Yapımı devam eden ve tasarım aşamasındaki mega projelerin, İstanbul için önemli fırsatlar barındırdığını belirten TSKB Gayrimenkul Değerleme Genel Müdürü Makbule Yönel Maya, “İstanbul'un çarpık yapılaşmasının düzeltilmesinin önündeki iki büyük engel olan finansman ve rezerv alanlar konularına Mega Projeler ile çözümler sunmak; şehri kendi içinde üç veya dört ayrı merkeze bölerek yeniden yapılandırmak mümkün olabilecektir” dedi.
3. Köprü ve 3. Havaalanı başta olmak üzere mega projelerin İstanbul'un gelişimine yeni bir yön kazandırdığını vurgulayan Maya, sözlerine şöyle devam etti: “Son dönemde prestijli firmaların, yeni projeleri için konum belirleme çalışmaları sırasında; Kuzey Marmara Otoyolu güzergâhı, Karayolu Tüp Geçişi, Kentsel Dönüşüm bölgeleri, Çevre Düzeni Planı ve raylı sistem güzergâhlarının çok etkili olduğu görülmektedir. Yapım aşamasında olan Kuzey Marmara Otoyolu, Avrasya Tüneli, tamamlanan Marmaray, yeni köprü ve havaalanı gibi ulaşım projeleri kentleşmeyi kuzeye taşırken; her ne kadar şehir merkezindeki trafik yoğunluğu, güvenlik ve kirlilik sıkıntıları bulunsa da ulaşım ve hayatın kolaylığı sebebiyle şehir merkezleri oturum için halen talep görmektedir. Kentsel Dönüşüm de bunu etkileyen önemli faktörlerden biridir.”

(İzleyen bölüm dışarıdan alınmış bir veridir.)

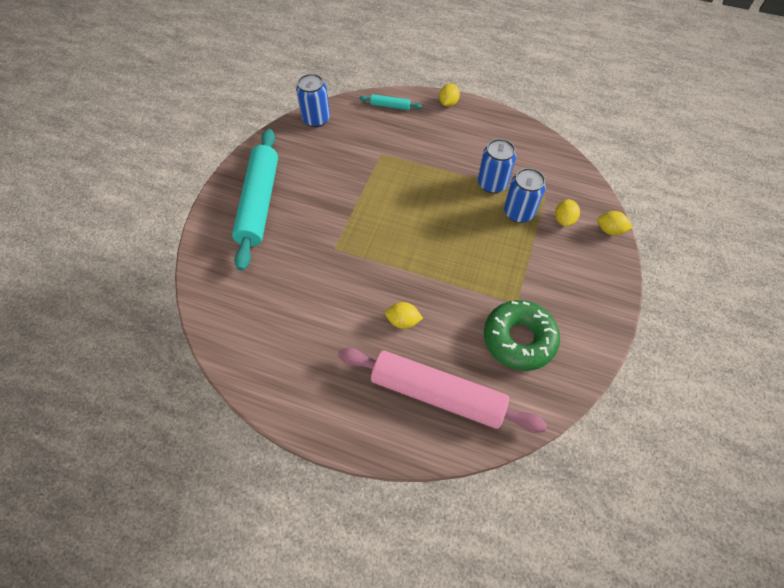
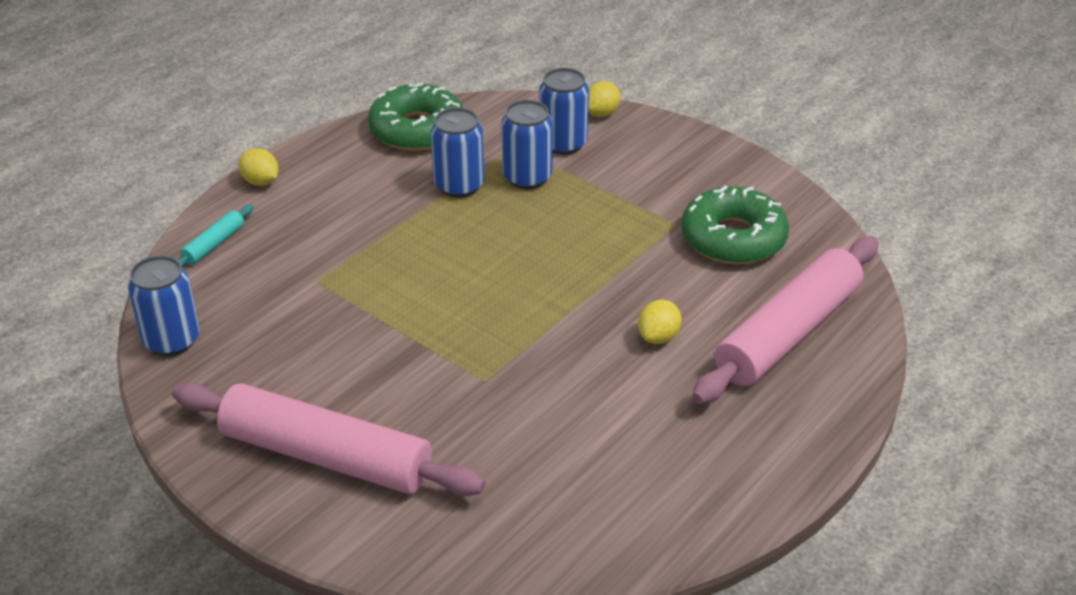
camera: 70 degrees left, 20 degrees down
turquoise rolling pin [232,129,278,271] -> pink rolling pin [172,383,485,496]
yellow lemon [555,199,580,227] -> blue can [539,68,589,155]
none -> green donut [368,82,463,151]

Maya İstanbul'da yapılan mega projeleri gayrimenkul sektörü açısından tek tek değerlerdirdi.
Üçüncü Köprü
"3. Köprü projesinin, şehrin, 2. Köprü ile başlayan Kuzey yönünde büyümesini tetikleyeceği düşünülmektedir. 2. Köprü örneğine bakacak olursak; İstanbul'un kuzeye doğru gelişiminde önemli bir paya sahip olduğu, yeni yerleşim alanlarının bu köprü ile oluştuğu ve zaman içinde kentin yeni alt merkezlerinin bu hat üzerinde geliştiği gözlenmektedir. Dolayısıyla 29 Ekim 2015 tarihinde açılacağı öngörülen 3. Köprü ile birlikte, kentin kuzey gelişiminin en üst seviyeye ulaşacağı ve yerleşim alanı gelişmelerinin de bu hat paralelinde olacağı düşünülmektedir. Bu doğrultuda bu aks üzerindeki gerek arsa, arazi fiyatları ve gerekse imar planlarıyla yapılaşma alanlarında bir artış olacağı beklenebilir.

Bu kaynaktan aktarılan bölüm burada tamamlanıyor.